=== Section Start ===
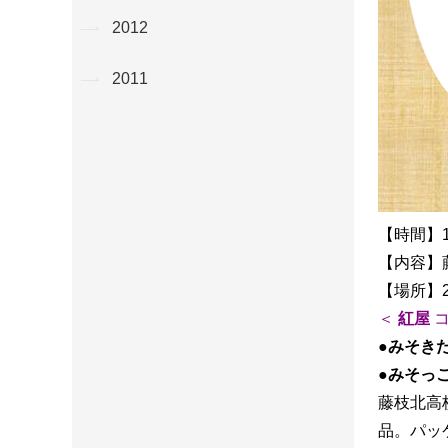
2012
2011
【時間】1
【内容】
【場所】
＜
紅屋
コ
●みそき
●みそっ
藤枝北高
品。パッ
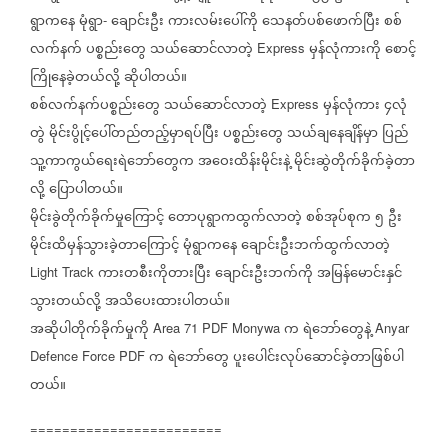
ရွာကနေ
မုံရွာ
ချောင်းဦး
ကားလမ်းပေါ်ကို
သေနတ်ပစ်ဖောက်ပြီး
စစ်
-
လက်နက်
ပစ္စည်းတွေ
သယ်ဆောင်လာတဲ့
မှန်လုံကားကို
စောင့်
Express
ကြိုနေခဲ့တယ်လို့
ဆိုပါတယ်။
စစ်လက်နက်ပစ္စည်းတွေ
သယ်ဆောင်လာတဲ့
မှန်လုံကား
၄လုံ
Express
တွဲ
မိုင်းပွိုင့်ပေါ်တည်တည့်မှာရပ်ပြီး
ပစ္စည်းတွေ
သယ်ချနေချိန်မှာ
ပြည်
သူ့ကာကွယ်ရေးရဲဘော်တွေက
အဝေးထိန်းမိုင်းနဲ့
မိုင်းဆွဲတိုက်ခိုက်ခဲ့တာ
လို့
ပြောပါတယ်။
မိုင်းခွဲတိုက်ခိုက်မှုကြောင့်
တောပုရွာကထွက်လာတဲ့
စစ်အုပ်စုက
၅
ဦး
မိုင်းထိမှန်သွားခဲ့တာကြောင့်
မုံရွာကနေ
ချောင်းဦးဘက်ထွက်လာတဲ့
ကားတစီးကိုတားပြီး
ချောင်းဦးဘက်ကို
အမြန်မောင်းနှင်
Light Track
သွားတယ်လို့
အသိပေးထားပါတယ်။
အဆိုပါတိုက်ခိုက်မှုကို
က
ရဲဘော်တွေနဲ့
Area 71 PDF Monywa
Anyar
က
ရဲဘော်တွေ
ပူးပေါင်းလုပ်ဆောင်ခဲ့တာဖြစ်ပါ
Defence Force PDF
တယ်။
========================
=== Section End ===
=== ACTIVITY ===
Skip the images and restate each record above word for word.

=== YOUR SOLUTION ===
2012
2011
【時間】1
【内容】
【場所】
＜
紅屋
コ
●みそき
●みそっ
藤枝北高
品。パッ
ရွာကနေ
မုံရွာ
ချောင်းဦး
ကားလမ်းပေါ်ကို
သေနတ်ပစ်ဖောက်ပြီး
စစ်
-
လက်နက်
ပစ္စည်းတွေ
သယ်ဆောင်လာတဲ့
မှန်လုံကားကို
စောင့်
Express
ကြိုနေခဲ့တယ်လို့
ဆိုပါတယ်။
စစ်လက်နက်ပစ္စည်းတွေ
သယ်ဆောင်လာတဲ့
မှန်လုံကား
၄လုံ
Express
တွဲ
မိုင်းပွိုင့်ပေါ်တည်တည့်မှာရပ်ပြီး
ပစ္စည်းတွေ
သယ်ချနေချိန်မှာ
ပြည်
သူ့ကာကွယ်ရေးရဲဘော်တွေက
အဝေးထိန်းမိုင်းနဲ့
မိုင်းဆွဲတိုက်ခိုက်ခဲ့တာ
လို့
ပြောပါတယ်။
မိုင်းခွဲတိုက်ခိုက်မှုကြောင့်
တောပုရွာကထွက်လာတဲ့
စစ်အုပ်စုက
၅
ဦး
မိုင်းထိမှန်သွားခဲ့တာကြောင့်
မုံရွာကနေ
ချောင်းဦးဘက်ထွက်လာတဲ့
ကားတစီးကိုတားပြီး
ချောင်းဦးဘက်ကို
အမြန်မောင်းနှင်
Light Track
သွားတယ်လို့
အသိပေးထားပါတယ်။
အဆိုပါတိုက်ခိုက်မှုကို
က
ရဲဘော်တွေနဲ့
Area 71 PDF Monywa
Anyar
က
ရဲဘော်တွေ
ပူးပေါင်းလုပ်ဆောင်ခဲ့တာဖြစ်ပါ
Defence Force PDF
တယ်။
========================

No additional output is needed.